[Collected data entries]
Segment Open

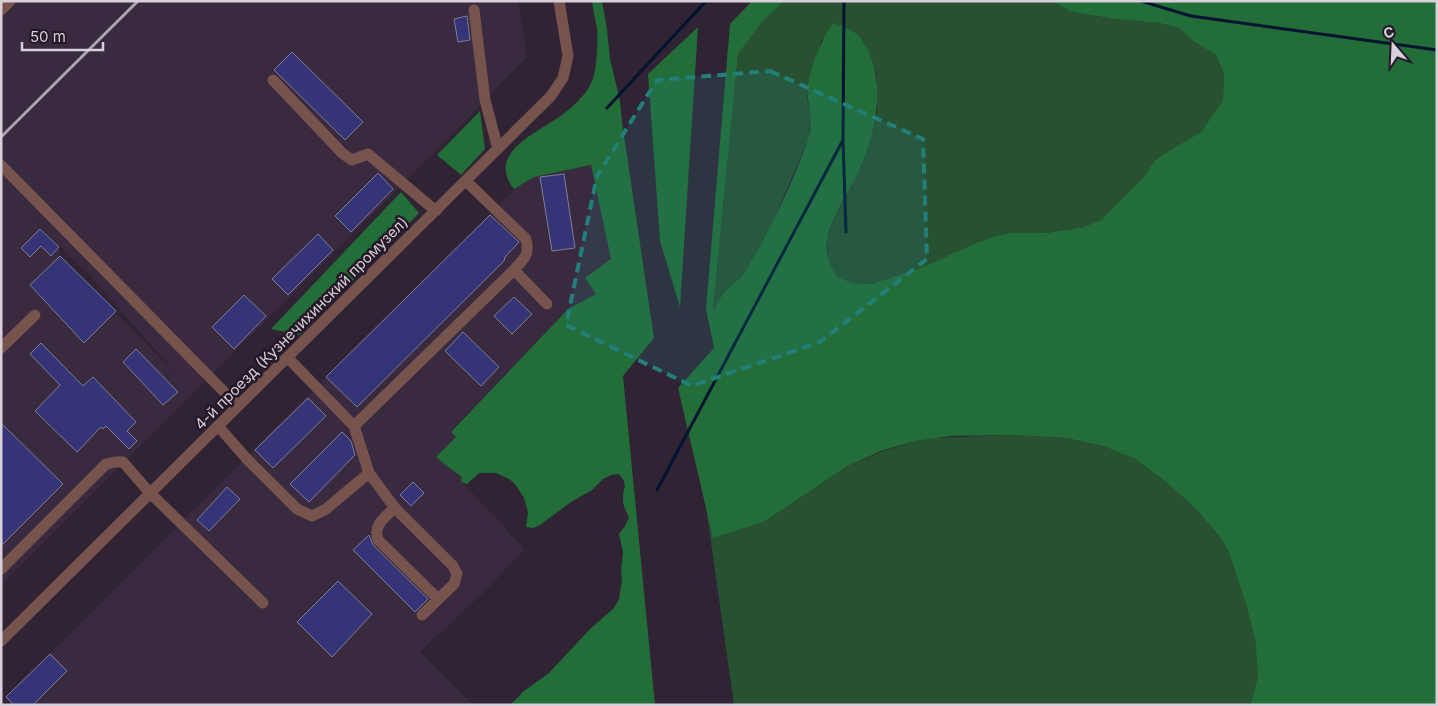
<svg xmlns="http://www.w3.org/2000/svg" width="1438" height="706" font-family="Inter,sans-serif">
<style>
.built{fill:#3a2a40;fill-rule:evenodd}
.green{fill:#275131}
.forest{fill:#226d38}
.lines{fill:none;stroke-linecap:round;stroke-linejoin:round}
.stream{stroke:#001431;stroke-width:3}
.building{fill:#353476;stroke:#7c7e95}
.minor{stroke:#77534d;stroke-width:11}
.rail{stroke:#aca3af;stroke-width:3}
.marked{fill:#237f79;fill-opacity:0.2;stroke:#237f79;stroke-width:4;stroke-dasharray:10 6;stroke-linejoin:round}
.labels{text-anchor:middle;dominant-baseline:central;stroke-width:5;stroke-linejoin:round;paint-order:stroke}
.street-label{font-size:15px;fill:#d7cfda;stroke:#251929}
</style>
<rect width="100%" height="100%" fill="#2f2334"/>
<path class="built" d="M 1,1 L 518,1 L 527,57 L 439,148 L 1,585 ZM 9,197 L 88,273 L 180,378 L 60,256 L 59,247 Z
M 591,165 L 611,259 L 596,294 L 568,309 L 451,431 L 457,437 L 448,467 L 462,477 L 462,482 L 525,549 L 483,593 L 420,652 L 473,705 L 14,705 L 6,697 L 514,189 L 534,177 Z"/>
<path class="green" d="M 784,1 L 1051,1 L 1072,12 L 1115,19 L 1159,23 L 1179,28 L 1196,42 L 1216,55 L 1224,74 L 1223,100 L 1201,132 L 1154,161 L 1144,177 L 1101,220 L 1083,227 L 1046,233 L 1009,233 L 992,237 L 973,244 L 923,267 L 871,284 L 853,283 L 836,277 L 828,259 L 827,241 L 832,222 L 851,188 L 860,167 L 877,112 L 877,75 L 864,42 L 822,39 L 811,76 L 807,96 L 810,117 L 809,137 L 768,234 L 745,272 L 725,292 L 713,312 L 738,53 L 762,22 Z
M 1009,435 L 1066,438 L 1103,446 L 1135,459 L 1167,483 L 1196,509 L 1220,537 L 1229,553 L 1246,605 L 1255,639 L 1258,676 L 1250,705 L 734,705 L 704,493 L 713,538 L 764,522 L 846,467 L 881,452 L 915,441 L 933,438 Z"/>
<path class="forest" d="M 592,1 L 602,1 L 607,29 L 610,59 L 620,101 L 622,122 L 654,338 L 623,376 L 655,705 L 510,705 L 524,691 L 549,673 L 590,629 L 614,608 L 619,599 L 622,580 L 621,571 L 623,552 L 619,534 L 625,526 L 629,517 C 627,513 623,506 623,501 C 622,489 630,484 618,474 L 611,475 L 603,479 L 592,490 L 571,502 L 540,525 L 533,528 L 526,527 L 528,512 L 524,498 L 515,484 L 509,479 L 496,473 L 479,473 L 467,484 L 461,482 L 462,477 L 448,467 L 436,457 L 456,437 L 451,432 L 568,309 L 596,294 L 585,278 L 611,259 L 591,165 L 534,177 L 514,189 C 487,155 532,135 556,119 C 569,111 586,96 592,81 C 597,70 598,40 597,28 C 595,19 593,10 592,1 Z
M 752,1 L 784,1 L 762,22 L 738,54 L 713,311 C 717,305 720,297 725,292 C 731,284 741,279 746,270 C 771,229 792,185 808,139 C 813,126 809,111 808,98 C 806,74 820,42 833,23 C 857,31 863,36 872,60 C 886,100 870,152 850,189 C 841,205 830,221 827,241 C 825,255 830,265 837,277 L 853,283 L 871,284 L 923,267 L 973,244 L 992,237 L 1009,233 L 1046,233 L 1083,227 L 1101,220 L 1144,177 L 1154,161 L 1169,151 L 1201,132 L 1223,100 L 1224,74 L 1216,55 L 1195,42 L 1179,28 L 1159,23 L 1115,19 L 1072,12 L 1051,1 L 1437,1 L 1437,705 L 1250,705 L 1258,676 L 1255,639 L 1246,605 L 1229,553 L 1220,537 L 1196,509 L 1167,483 L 1135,459 L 1103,446 L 1066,438 L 1009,435 L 951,436 L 915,441 L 881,451 L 846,467 L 764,522 L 713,538 L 678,388 L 714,348 L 706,309 L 730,24 Z
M 698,27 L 680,307 L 660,241 L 648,74 Z
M 480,111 L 485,149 L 461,175 L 437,155 Z
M 401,192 L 419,213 L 300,335 L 271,329 Z"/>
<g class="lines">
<path class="stream" d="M 844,1 L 843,140 L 846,232
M 1141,1 L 1191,16 L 1437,50
M 607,108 L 706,1
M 657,490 L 843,140"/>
</g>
<path class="building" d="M 467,16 L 470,40 L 458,42 L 454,19 Z
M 292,52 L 363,122 L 345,140 L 274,70 Z
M 378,173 L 393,189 L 351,232 L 335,216 Z
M 564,174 L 575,248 L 552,251 L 540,177 Z
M 490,215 L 519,242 L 505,257 L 504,261 L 357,407 L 326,377 Z
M 40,229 L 59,247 L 51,256 L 41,246 L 30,257 L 21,248 Z
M 318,234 L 333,250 L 288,295 L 272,279 Z
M 60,256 L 116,311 L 84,343 L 30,285 Z
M 244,295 L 266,316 L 234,349 L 212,327 Z
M 514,297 L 532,314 L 512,334 L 494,316 Z
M 463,332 L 499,367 L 481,386 L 445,351 Z
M 41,343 L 83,386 L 93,377 L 136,422 L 127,431 L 137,441 L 129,449 L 106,426 L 103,429 L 101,427 L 77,452 L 35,411 L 60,385 L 30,354 Z
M 136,349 L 178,392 L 163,405 L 123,362 Z
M 308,398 L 326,416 L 273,468 L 255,450 Z
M 1,423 L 63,484 L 1,546 Z
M 342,432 L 351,441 L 355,455 L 309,502 L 290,484 Z
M 413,482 L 424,493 L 411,506 L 400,495 Z
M 227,487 L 240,499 L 209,531 L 197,520 Z
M 369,535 L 373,545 L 428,599 L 415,612 L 353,550 Z
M 338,581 L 372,614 L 332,657 L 297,622 Z
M 50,654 L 67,671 L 33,705 L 14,705 L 6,697 Z"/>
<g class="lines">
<path class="minor" d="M 1,10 L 10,1
M 474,10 L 485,100 L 498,149
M 273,80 L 342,153 L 352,160 L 368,154 L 436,211
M 1,165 L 238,406
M 514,270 L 547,304
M 1,348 L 35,315
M 288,358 L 354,426 L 514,270 C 524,258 530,256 526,239 L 466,181
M 218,426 L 246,458 L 297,509 L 312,516 L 326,509 L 369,473 L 354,426
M 369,473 L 395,508 L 453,566 L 457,574 L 454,584 L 422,615
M 395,508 C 384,518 373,525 378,540 L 438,599
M 1,569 L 106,464 L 115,462 L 123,462 L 150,493 L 263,603
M 1,641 L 551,96 L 563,78 L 568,56 L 559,1"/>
<path class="rail" d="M 1,137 L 138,1"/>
</g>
<path class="marked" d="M 770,71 L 923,139 L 927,259 L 820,342 L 692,386 L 566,325 L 597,176 L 657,80 Z"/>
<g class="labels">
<g class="street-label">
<text transform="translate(301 323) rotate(-45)">4-й проезд (Кузнечихинский промузел)</text>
</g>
</g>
<rect width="1438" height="706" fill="none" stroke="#d7cfda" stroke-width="5"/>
<g transform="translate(1393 45) rotate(341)" stroke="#251929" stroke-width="4" paint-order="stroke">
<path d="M0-4L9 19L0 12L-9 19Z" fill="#d7cfda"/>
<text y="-8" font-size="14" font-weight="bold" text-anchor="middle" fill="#d7cfda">С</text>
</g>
<path d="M22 42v8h81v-8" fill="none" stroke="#d7cfda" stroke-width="2.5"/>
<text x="30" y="42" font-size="15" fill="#d7cfda" stroke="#251929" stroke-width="4" paint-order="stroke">50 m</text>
</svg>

Segment Closed

Tally the lines of the data that include the word "middle". Reply with the number only.

## [Answer section]
2